For handling concurrency, we will need to find a good value for max_concurrent_requests_per_instance
. In our case, we’ve chosen 16
, which means API consumers will get a HTTP 429
in case more than 16 requests are being queued at a given point in time. By tuning this, we can optimize the throughput/latency curve. However, this value heavily depends on the SKU instance we’re using for the deployment. We’ll discuss this more in the testing phase below.

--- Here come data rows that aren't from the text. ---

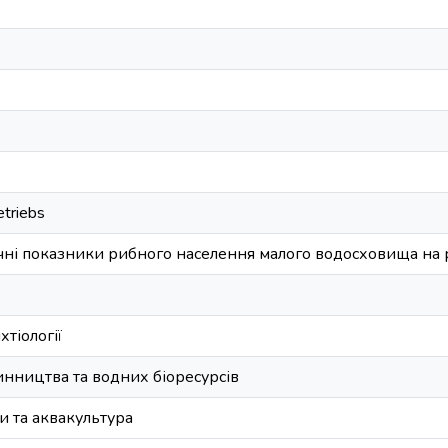
etriebs
ічні показники рибного населення малого водосховища на 
іхтіології
инництва та водних біоресурсів
и та аквакультура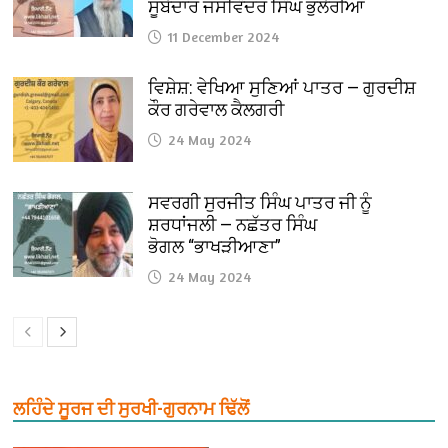
ਸੂਬੇਦਾਰ ਜਸਵਿੰਦਰ ਸਿੰਘ ਭੁਲੇਰੀਆ
11 December 2024
ਵਿਸ਼ੇਸ਼: ਵੇਖਿਆ ਸੁਣਿਆਂ ਪਾਤਰ — ਗੁਰਦੀਸ਼
ਕੌਰ ਗਰੇਵਾਲ ਕੈਲਗਰੀ
24 May 2024
ਸਵਰਗੀ ਸੁਰਜੀਤ ਸਿੰਘ ਪਾਤਰ ਜੀ ਨੂੰ
ਸ਼ਰਧਾਂਜਲੀ — ਨਛੱਤਰ ਸਿੰਘ
ਭੋਗਲ “ਭਾਖੜੀਆਣਾ”
24 May 2024
ਲਹਿੰਦੇ ਸੂਰਜ ਦੀ ਸੁਰਖੀ-ਗੁਰਨਾਮ ਢਿੱਲੋਂ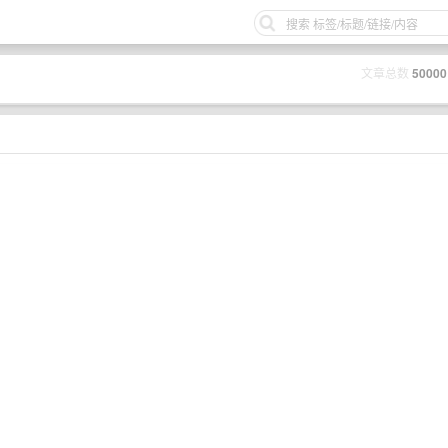
文章总数
50000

Finally, let’s create the deployment using:
az ml online-endpoint create -f endpoint.yml
az ml online-deployment create -f deployment.yml --all-traffic
This will:
- Create the “empty” Managed Online Endpoint
- Automatically bake the conda environment into the
azureml/openmpi4.1.0-cuda11.8-cudnn8-ubuntu22.04:latest
base image - Deploy the newly created image to an managed
Standard_NC4as_T4_v3
instance with ourscore.py
script inside of it
Testing the deployment #
So let’s test the endpoint. First, we’ll need to get the endpoint’s scoring uri and the API keys:
az ml online-endpoint show -n bge
az ml online-endpoint get-credentials -n beg
For our embedding model, we can then call the endpoint using this Python code snippet:
import json
import requests
url = "https://bge.polandcentral.inference.ml.azure.com/score"
headers = {
"Content-Type": "application/json",
"Authorization": "Bearer xxxxxxxxxxxxxxxxxxxxxxxxxxxx"
}
data = {
"input": ["Hello World", "This is just a test for another text"]
}
response = requests.post(url, headers=headers, data=json.dumps(data))

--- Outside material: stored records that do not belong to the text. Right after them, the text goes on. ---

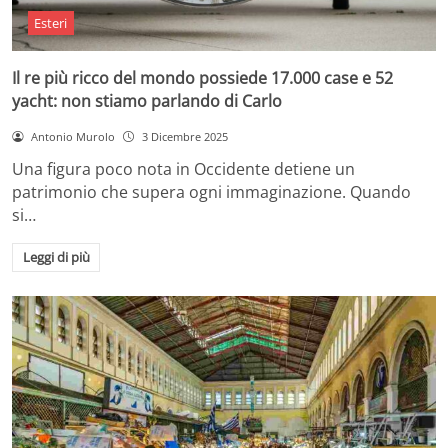
Esteri
Il re più ricco del mondo possiede 17.000 case e 52
yacht: non stiamo parlando di Carlo
Antonio Murolo
3 Dicembre 2025
Una figura poco nota in Occidente detiene un
patrimonio che supera ogni immaginazione. Quando
si…
Leggi di più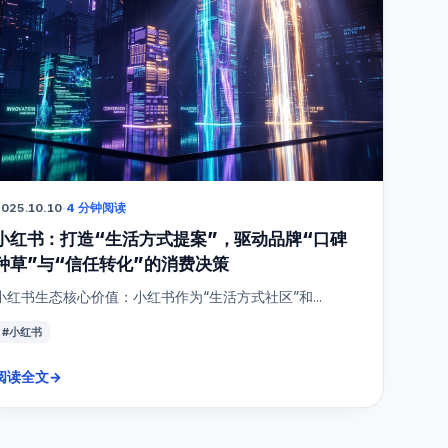
025.10.10
·
4 分钟阅读
小红书：打造“生活方式提案”，驱动品牌“口碑
种草”与“信任转化”的消费决策
小红书生态核心价值：小红书作为“生活方式社区”和...
#小红书
阅读全文
→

print(response.status_code)
print(response.json())
Response:
[[-0.05633544921875, ..., 0.01433563232421875], [-0.0546875, ..., 0.00677490234375]]
Works!
So, let’s finally put some load on the model and see how it performs. In our case, I’m running the following workload profile:
max_concurrent_requests_per_instance
set to16
- Single
Standard_NC4as_T4_v3
instance - ~2000 input tokens during the test
- 16 threads in parallel
- 10k inference calls
Once we run this sustained for a few minutes, we can see the following curve in the Azure Portal (under our endpoint in the Metrics tab):
Not fully utilized, but we’re getting close to a 100% GPU utilization. From here, we can tune our endpoint for more throughput.
Autoscaling our embedding endpoint #
Autoscaling Managed Online Endpoint deployments in Azure Machine Learning allows us to dynamically adjust the number of instances allocated to our endpoints based on real-time metrics and schedules. This ensures that our application can handle varying loads efficiently without manual intervention. By integrating with Azure Monitor, you can set up rules to scale out when the CPU or GPU utilization exceeds a certain threshold or scale in during off-peak hours. For detailed guidance on configuring autoscaling, you can refer to the official documentation.
Summary #
In this post, we’ve discussed how to deploy embedding models like BGE-M3 using Azure Machine Learning’s Managed Online Endpoints for efficient real-time inference. The guide outlined the steps for creating the required score.py
and conda.yml
assets, then defining the endpoint, and deploying our model using Azure CLI commands. We also looked at examples for testing the deployed model.